Kathy Riffert was the first resident to take the podium. She started by thanking Council member Tara Zrinski, who visited and inspected the building a few weeks ago at the request of residents. She asked the county to consider regaining control of the home.
Riffert asked about Valley Housing Development Corp., which apparently runs the facility. She indicated this firm might manage 31 buildings, and asked where Northampton County's money is going. She indicated that when she first moved there, the tenants were mostly elderly. Now it is a "mixture of nursing home, mental hospital and a group home for mentally challenged people." She also observed that police "are here three or four times a week for frivolous tenant calls."
Joanne Messinger, who lives on Seip Street but visits the Border House regularly, followed Riffert. "The office is not worth the room they take up," she complained. She was concerned specifically by how the office is treating one of the tenants, who is barred from visiting any floor except the one on which she lives. "Something's got to be done about that place, it's gone downhill."
Tenant Trudy Davis was the next speaker. She and her late husband first moved there in October 2012. She was once proud to say where she lived. "Now, things have changed. There's no longer pride in the old dirty red building on the top of the hill. I heard that description many times while riding the bus back and forth to the Palmer Mall." She listed numerous deficiencies, from red walls turned black by mold to cracked entry steps. The Border House, "once the 'Cadillac' of HUD buildings, is now a building in desperate need of repairs."
Resident Carol Kostolanci was the next to take the podium. Her complaint is that "management has opened the building to people who are not only a danger to themselves, but to every other tenant. They wander the halls in various states of undress, some are self abusive." She indicated they linger outside the apartments of other tenants or just lie on the floor. She added that management locks its doors, closes its blinds and is unresponsive.

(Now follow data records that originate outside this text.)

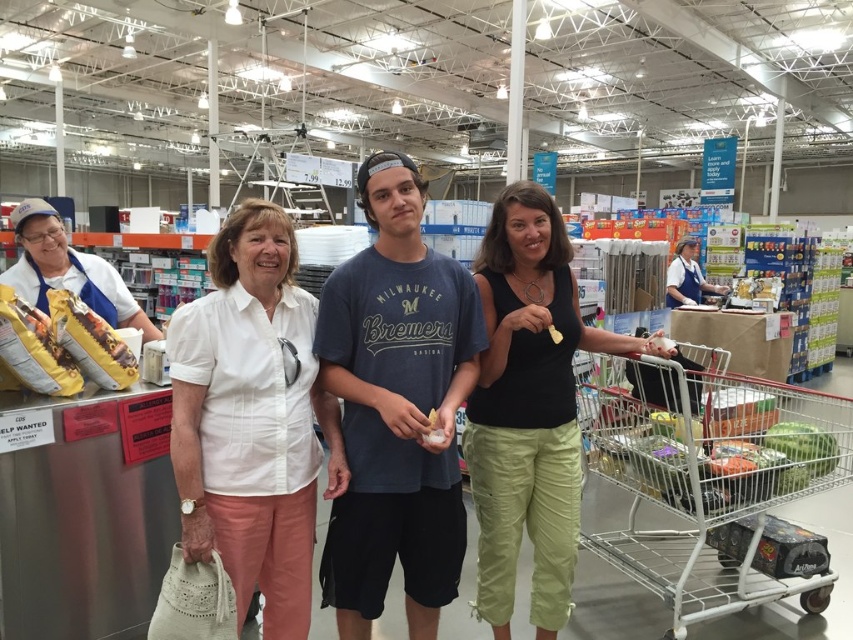
You are a photographer taking a picture of the white cotton blouse at center and the matte yellow cheese at center. Which object is taller in the photo?

The white cotton blouse at center is taller than the matte yellow cheese at center.

You are a photographer trying to capture a closeup of the white cotton blouse at center and the matte yellow cheese at center. Which object should you zoom in on to ensure both fit in the frame without cropping?

The white cotton blouse at center is wider than the matte yellow cheese at center, so you should zoom in on the matte yellow cheese at center to ensure both fit without cropping.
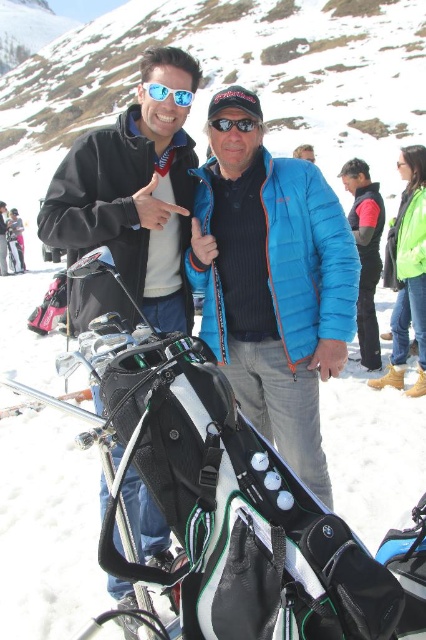
Question: Considering the real-world distances, which object is farthest from the matte black jacket at left?

Choices:
 (A) blue quilted jacket at right
 (B) black matte sunglasses at center

Answer: (A)

Question: Can you confirm if matte black jacket at left is positioned to the right of matte black jacket at center?

Choices:
 (A) no
 (B) yes

Answer: (B)

Question: Does blue quilted jacket at center appear over matte black jacket at left?

Choices:
 (A) yes
 (B) no

Answer: (A)

Question: Estimate the real-world distances between objects in this image. Which object is closer to the blue reflective sunglasses at upper center?

Choices:
 (A) blue quilted jacket at center
 (B) green matte jacket at right
 (C) matte black jacket at left
 (D) blue quilted jacket at right

Answer: (C)

Question: Which point is closer to the camera?

Choices:
 (A) blue quilted jacket at right
 (B) matte black jacket at left
 (C) blue reflective sunglasses at upper center
 (D) blue quilted jacket at center

Answer: (B)

Question: In this image, where is blue quilted jacket at center located relative to green matte jacket at right?

Choices:
 (A) below
 (B) above

Answer: (A)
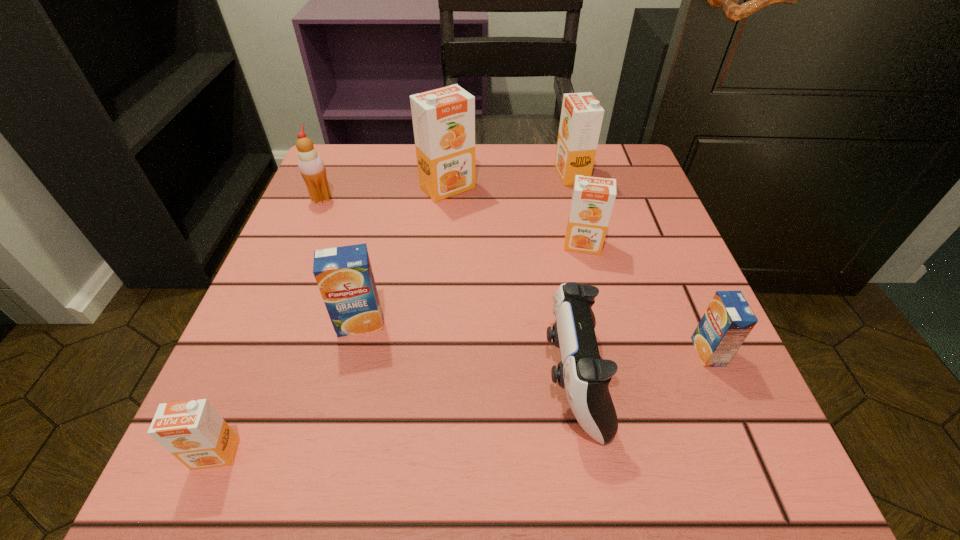
This screenshot has height=540, width=960. I want to click on the leftmost orange orange juice, so click(x=193, y=431).

The image size is (960, 540). Find the location of `the rightmost object`. the rightmost object is located at coordinates (728, 320).

The image size is (960, 540). I want to click on the right blue orange_juice, so click(x=728, y=320).

At what (x,y) coordinates should I click in order to perform the action: click on free space located 0.180m on the right of the third orange_juice from left to right. Please return your answer as a coordinate pair (x, y). The height and width of the screenshot is (540, 960). Looking at the image, I should click on (558, 187).

Locate an element on the screen. blank space located on the front of the second biggest orange orange juice is located at coordinates (598, 278).

This screenshot has height=540, width=960. Find the location of `vacant space situated 0.340m at the front with a straw on the icecream`. vacant space situated 0.340m at the front with a straw on the icecream is located at coordinates (493, 199).

This screenshot has width=960, height=540. What are the coordinates of `vacant space located on the front of the second nearest orange orange juice` in the screenshot? It's located at (608, 350).

Find the location of a particular element. blank space located 0.080m on the left of the fifth orange_juice from right to left is located at coordinates (285, 323).

This screenshot has height=540, width=960. I want to click on vacant area situated on the front-facing side of the control, so click(490, 380).

You are a GUI agent. You are given a task and a screenshot of the screen. Output one action in this format:
    pyautogui.click(x=<x>, y=<y>)
    Task: Click on the vacant region located 0.390m on the front-facing side of the control
    
    Given the screenshot: What is the action you would take?
    pyautogui.click(x=274, y=380)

Barbara Tinker, an 82 yo resident, said she's seen several changes in management, and the present operators are the worst. She also complained about the habit of locking the door and pulling down the shades. "That gesture alone makes us feel inferior, almost as if we are the enemy. In many ways we are treated like lower class citizens."
Batting clean-up was 91 yo Joyce Rice. "I'm the grandmother of the group," she joked. She said that when she first moved into the Border House in 2011, the office was wonderful. But she slammed the current management for the way it treats the first floor tenant who pretty much is banned from everywhere else in the building,
Executive Lamont McClure pretty much agreed with these complaints. "It's time to take our housing authority back, folks. It was a mistake to vote to give it to Lehigh County."
McClure was a member of Council when it voted to cede control of the Border House to Lehigh County Housing Authority, and was the sole member to vote No.
While McClure claimed that Northampton and Lehigh County work well together, he said the bi-county arrangements have been a failure. He indicated he is currently working on a plan to regain control of the housing authority in Northampton County. "We're going to have a housing authority again in Northampton County."
He indicate that Valley Housing should be invited to a Council Committee meeting to address resident concerns. But he cautioned that people with disabilities must be permitted to reside at Oliver Border House.
Council member Ron Heckman, who chairs the Human Services Committee, said he'd invite management to his next meeting.